### Activity
Reproduce word for word the lines from the one containing "of the Internal Revenue Code, and" through the one containing "Please review these Terms", including both of those lines.
====== Records to use
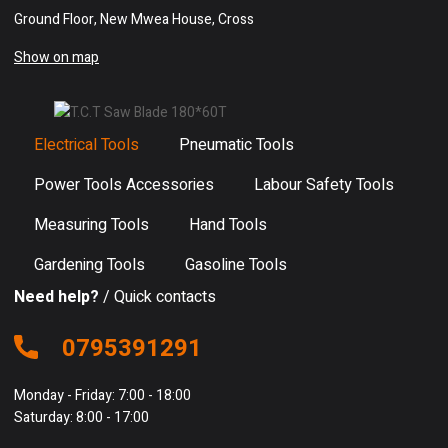
Ground Floor, New Mwea House, Cross
Show on map
Electrical Tools
Pneumatic Tools
Power Tools Accessories
Labour Safety Tools
Measuring Tools
Hand Tools
Gardening Tools
Gasoline Tools
Need help?
/ Quick contacts
0795391291
Monday - Friday: 7:00 - 18:00
Saturday: 8:00 - 17:00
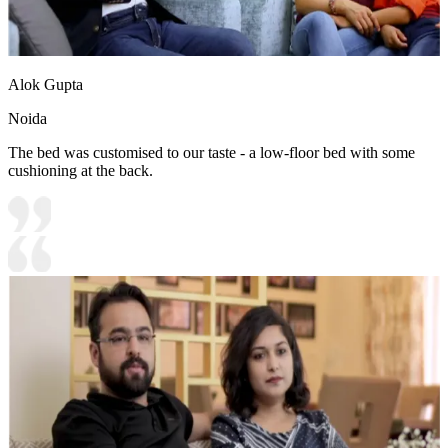
Alok Gupta
Noida
The bed was customised to our taste - a low-floor bed with some
cushioning at the back.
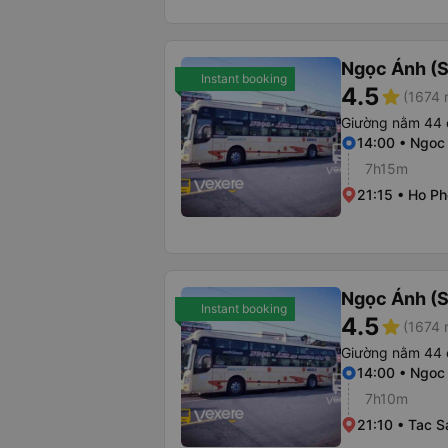
Ngọc Ánh (S
Instant booking
4.5
star
(1674 
Giường nằm 44 
14:00 • Ngoc
7h15m
21:15 • Ho Ph
Ngọc Ánh (S
Instant booking
4.5
star
(1674 
Giường nằm 44 
14:00 • Ngoc
7h10m
21:10 • Tac 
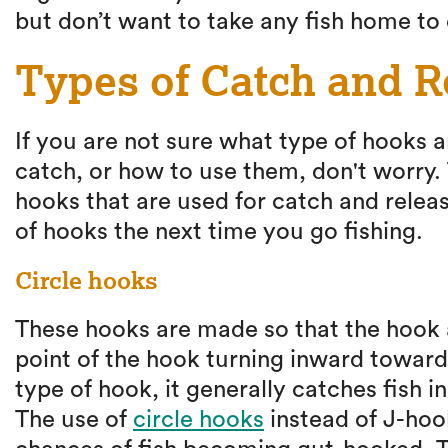
but don’t want to take any fish home to 
Types of Catch and 
If you are not sure what type of hooks a
catch, or how to use them, don't worry. 
hooks that are used for catch and releas
of hooks the next time you go fishing.
Circle hooks
These hooks are made so that the hook a
point of the hook turning inward toward
type of hook, it generally catches fish in
The use of
circle hooks
instead of J-hoo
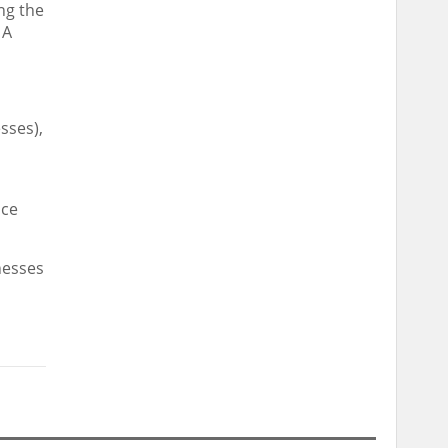
ng the
 A
sses),
nce
nesses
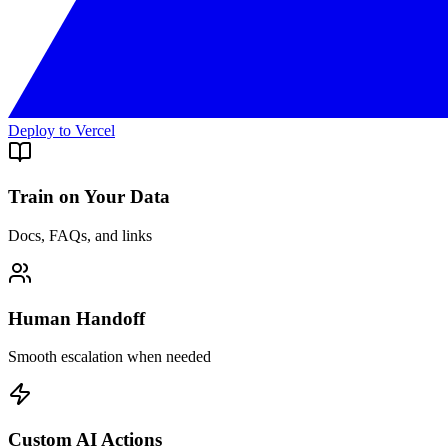
Deploy to Vercel
Train on Your Data
Docs, FAQs, and links
Human Handoff
Smooth escalation when needed
Custom AI Actions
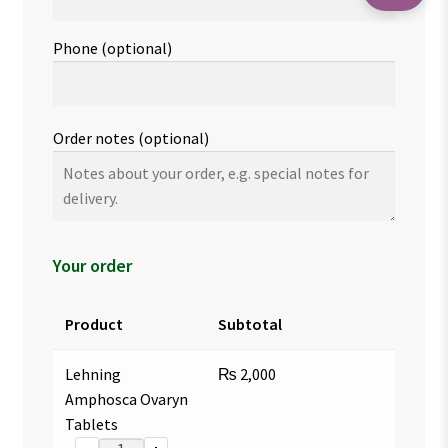
Phone
(optional)
Order notes
(optional)
Your order
Product
Subtotal
Lehning
₨
2,000
Amphosca Ovaryn
Tablets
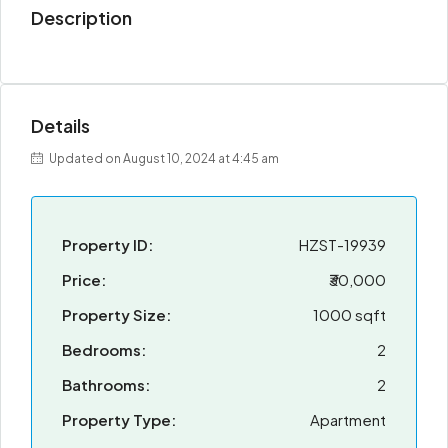
Description
Details
Updated on August 10, 2024 at 4:45 am
Property ID:
HZST-19939
Price:
₹30,000
Property Size:
1000 sqft
Bedrooms:
2
Bathrooms:
2
Property Type:
Apartment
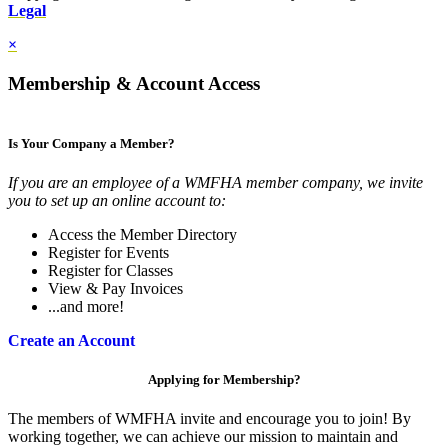
Legal
×
Membership & Account Access
Is Your Company a Member?
If you are an employee of a WMFHA member company, we invite
you to set up an online account to:
Access the Member Directory
Register for Events
Register for Classes
View & Pay Invoices
...and more!
Create an Account
Applying for Membership?
The members of WMFHA invite and encourage you to join! By
working together, we can achieve our mission to maintain and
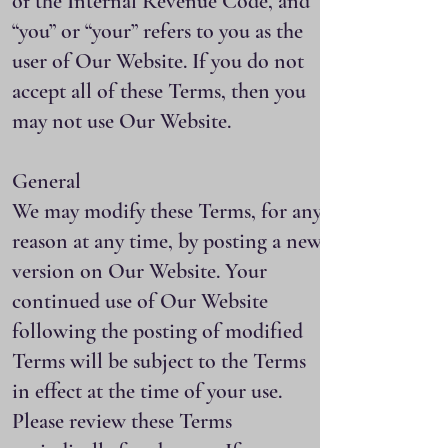
of the Internal Revenue Code, and
“you” or “your” refers to you as the
user of Our Website. If you do not
accept all of these Terms, then you
may not use Our Website.
General
We may modify these Terms, for any
reason at any time, by posting a new
version on Our Website. Your
continued use of Our Website
following the posting of modified
Terms will be subject to the Terms
in effect at the time of your use.
Please review these Terms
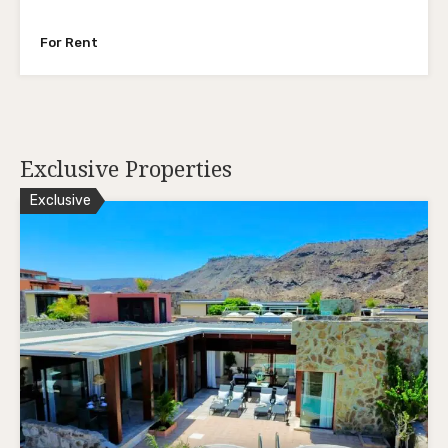
For Rent
Exclusive Properties
Exclusive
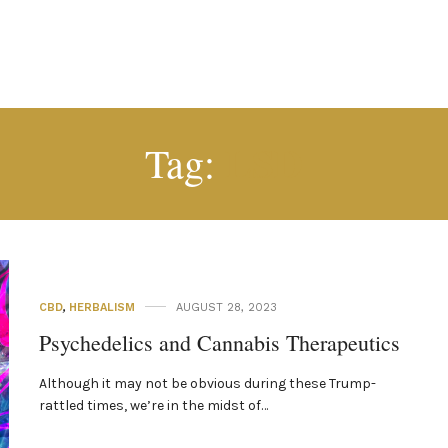
LSD
Tag:
CBD
,
HERBALISM
AUGUST 28, 2023
Psychedelics and Cannabis Therapeutics
Although it may not be obvious during these Trump-
rattled times, we’re in the midst of…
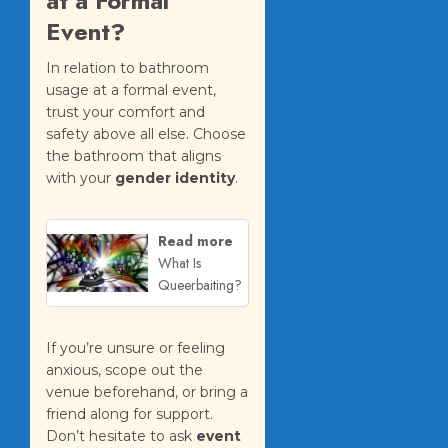
at a Formal
Event?
In relation to bathroom
usage at a formal event,
trust your comfort and
safety above all else. Choose
the bathroom that aligns
with your
gender identity
.
Read more
What Is
Queerbaiting?
If you’re unsure or feeling
anxious, scope out the
venue beforehand, or bring a
friend along for support.
Don’t hesitate to ask
event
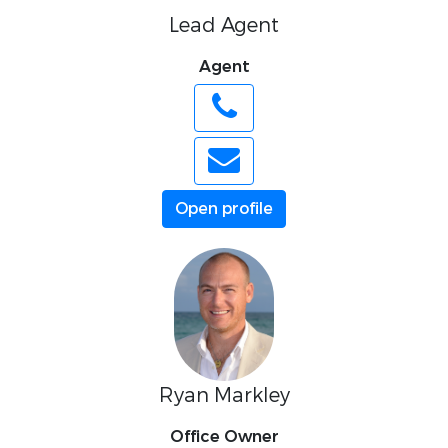
Lead Agent
Agent
Open profile
Ryan Markley
Office Owner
============
### Response area
of the Internal Revenue Code, and
“you” or “your” refers to you as the
user of Our Website. If you do not
accept all of these Terms, then you
may not use Our Website.
General
We may modify these Terms, for any
reason at any time, by posting a new
version on Our Website. Your
continued use of Our Website
following the posting of modified
Terms will be subject to the Terms
in effect at the time of your use.
Please review these Terms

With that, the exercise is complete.